Although the data below contains pictures, please reproduce only its words, exactly.

──────── DATA TO EXAMINE ────────

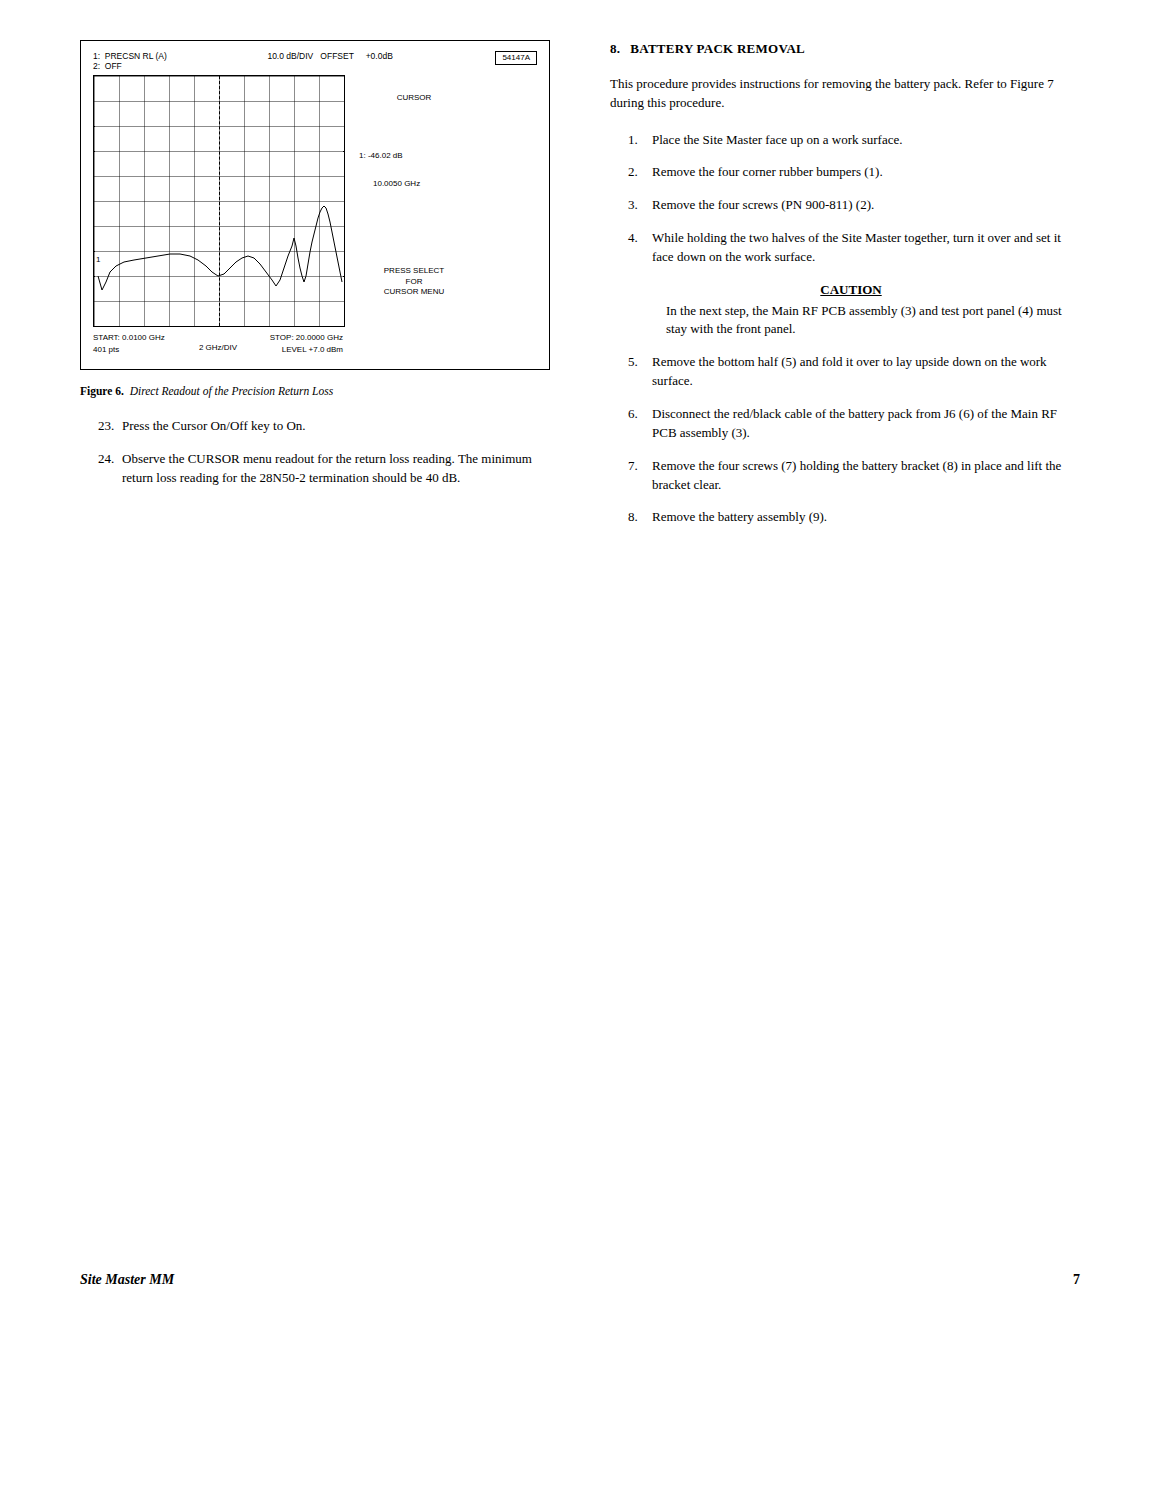1: PRECSN RL (A)
2: OFF
10.0 dB/DIV OFFSET +0.0dB
54147A
▼
1
START: 0.0100 GHz STOP: 20.0000 GHz
2 GHz/DIV
401 pts LEVEL +7.0 dBm
CURSOR
1: -46.02 dB
10.0050 GHz
PRESS SELECT
FOR
CURSOR MENU
Figure 6. Direct Readout of the Precision Return Loss
23. Press the Cursor On/Off key to On.
24. Observe the CURSOR menu readout for the return loss reading. The minimum return loss reading for the 28N50-2 termination should be 40 dB.
8. BATTERY PACK REMOVAL
This procedure provides instructions for removing the battery pack. Refer to Figure 7 during this procedure.
1. Place the Site Master face up on a work surface.
2. Remove the four corner rubber bumpers (1).
3. Remove the four screws (PN 900-811) (2).
4. While holding the two halves of the Site Master together, turn it over and set it face down on the work surface.
CAUTION
In the next step, the Main RF PCB assembly (3) and test port panel (4) must stay with the front panel.
5. Remove the bottom half (5) and fold it over to lay upside down on the work surface.
6. Disconnect the red/black cable of the battery pack from J6 (6) of the Main RF PCB assembly (3).
7. Remove the four screws (7) holding the battery bracket (8) in place and lift the bracket clear.
8. Remove the battery assembly (9).
Site Master MM 7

────────

OUTPUT OF THE EXERCISE:
1: PRECSN RL (A)
2: OFF
10.0 dB/DIV OFFSET +0.0dB
54147A
▼
1
START: 0.0100 GHz STOP: 20.0000 GHz
2 GHz/DIV
401 pts LEVEL +7.0 dBm
CURSOR
1: -46.02 dB
10.0050 GHz
PRESS SELECT
FOR
CURSOR MENU
Figure 6. Direct Readout of the Precision Return Loss
23. Press the Cursor On/Off key to On.
24. Observe the CURSOR menu readout for the return loss reading. The minimum return loss reading for the 28N50-2 termination should be 40 dB.
8. BATTERY PACK REMOVAL
This procedure provides instructions for removing the battery pack. Refer to Figure 7 during this procedure.
1. Place the Site Master face up on a work surface.
2. Remove the four corner rubber bumpers (1).
3. Remove the four screws (PN 900-811) (2).
4. While holding the two halves of the Site Master together, turn it over and set it face down on the work surface.
CAUTION
In the next step, the Main RF PCB assembly (3) and test port panel (4) must stay with the front panel.
5. Remove the bottom half (5) and fold it over to lay upside down on the work surface.
6. Disconnect the red/black cable of the battery pack from J6 (6) of the Main RF PCB assembly (3).
7. Remove the four screws (7) holding the battery bracket (8) in place and lift the bracket clear.
8. Remove the battery assembly (9).
Site Master MM 7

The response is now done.